Podner fluttered, even as he turned to accompany Guy back to his suite. “Darling, you’re so naive. You see how my tunic tucks up over my shoulder here? That proclaims, me a widower. I am eligible for the taking, of course, but…” he cleared his throat delicately “…of course, it’s virgins that are always in demand.”
“Virgins?” Guy said blankly.
He looked at the shoulder of his own tunic.
“Your garb,” Podner tittered, “proclaims you to one and all a virgin.”
Guy Thomas closed his eyes in pain.
VI
Podner Bates saw him to his suite, gossiping along as they went.
Guy felt a coldness in his stomach. Along the way, had he run into any man-seeking Amazon, it would have either been a matter of shooting her, or submitting to the damnedest marriage custom he had ever heard of.
I thee take, yet! How informal could you get? And didn’t the man, or even the man’s parents, have anything to say about it? In all his readings on far-out societies, and they had some dillies in United Planets, Guy Thomas had never run into one quite this cavalier.
“How come?” he blurted to Podner, in protest.

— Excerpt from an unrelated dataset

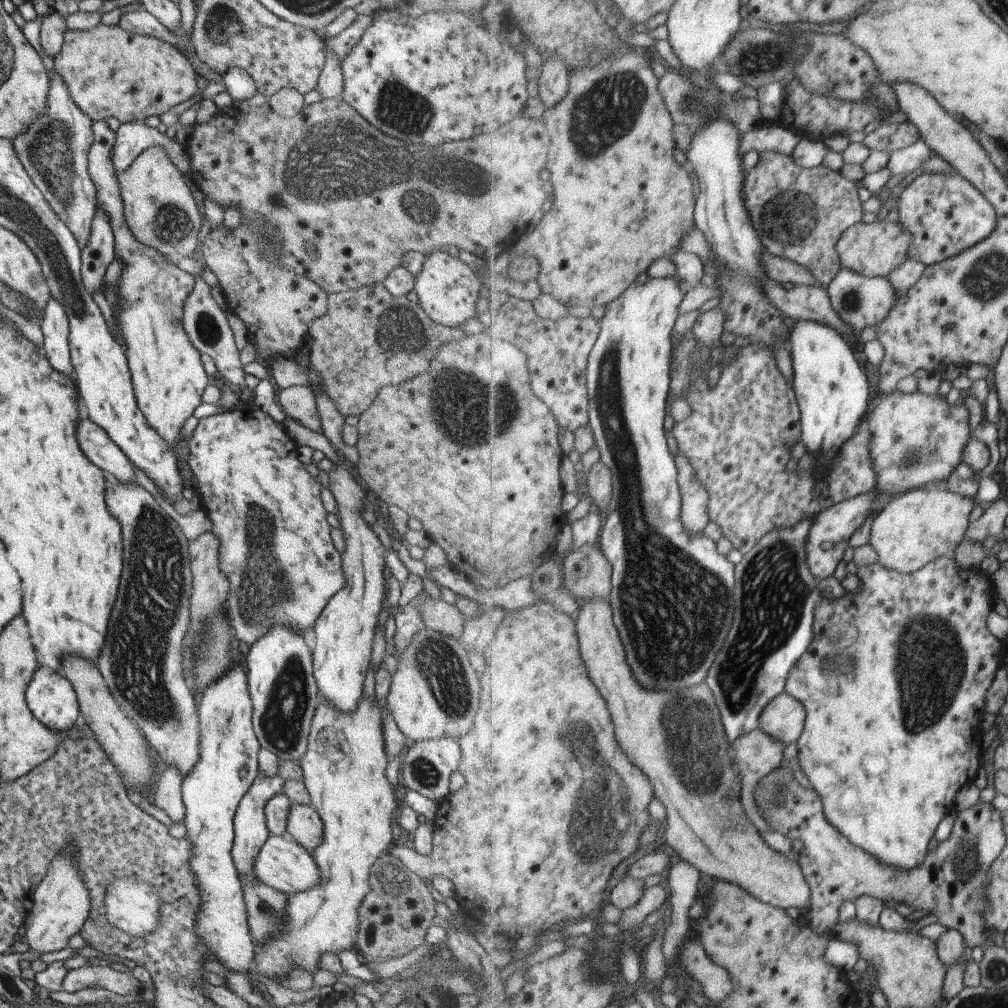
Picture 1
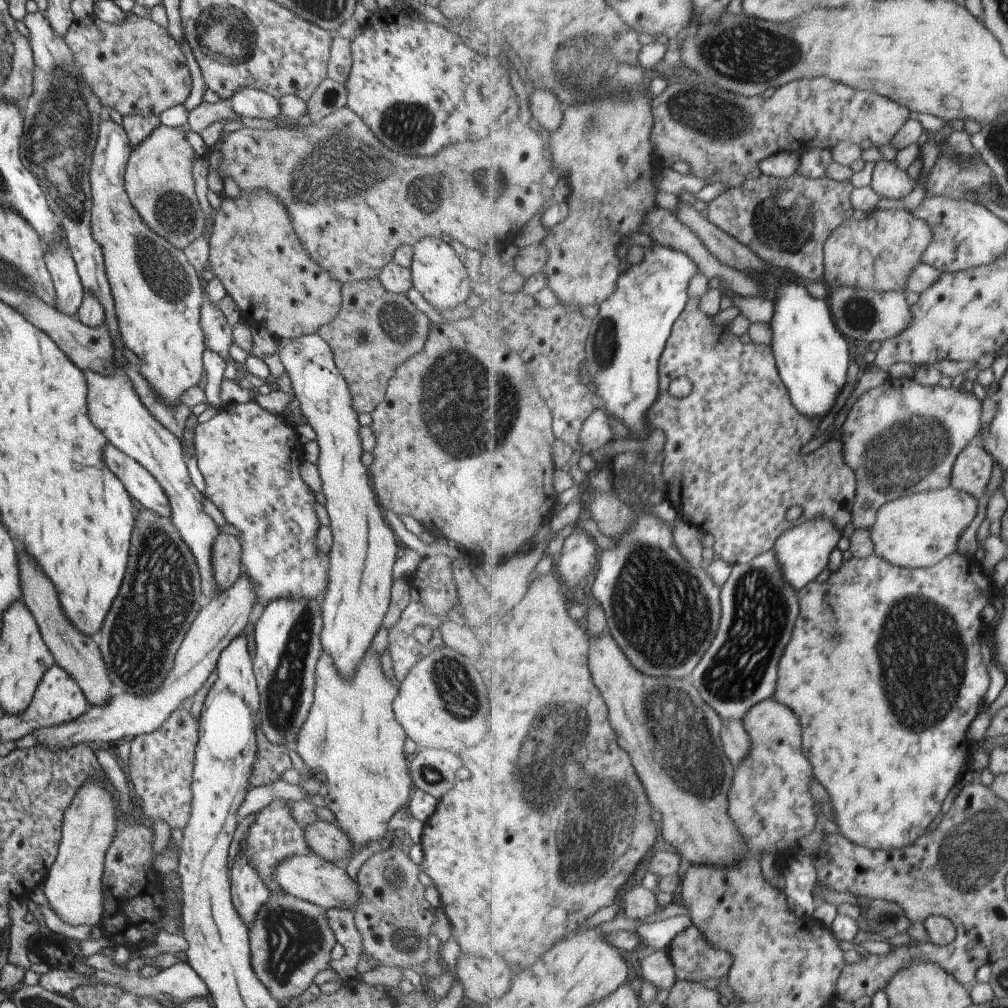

“I beg your pardon, darling?” They were nearly to his door.
“Why’s it so easy for a…a warrior to latch onto any man who comes along? Isn’t there any way of avoiding being up for grabs?”
“Oh dear,” Podner sighed. “It’s so hard to realize you aren’t familiar with our ways. It seems so natural to me. Well, let me think. I have heard that wooing is somewhat different on your unnatural planets.”
“Unnatural?”
“Where…” Podner giggled delicately “…where we boys dominate. It’s so hard to believe, isn’t it? Anyway, I understand the Goddess Artimis first revealed her desires pertaining to a warrior taking a mate, when the early colony ships set down on Amazonia. She saw in her infinite wisdom that the need was to be…” Podner coughed gently “…fertile and populate the land. Girls were proclaimed warriors at the age of fourteen, and everything facilitated to hurry them into a relationship. If the medicos permitted, the first child was on its way at not later than fifteen.” Podner giggled. “As you can imagine, obstetrics was quite our foremost science. It has progressed to the point where a warrior is inconvenienced for but a week or so.”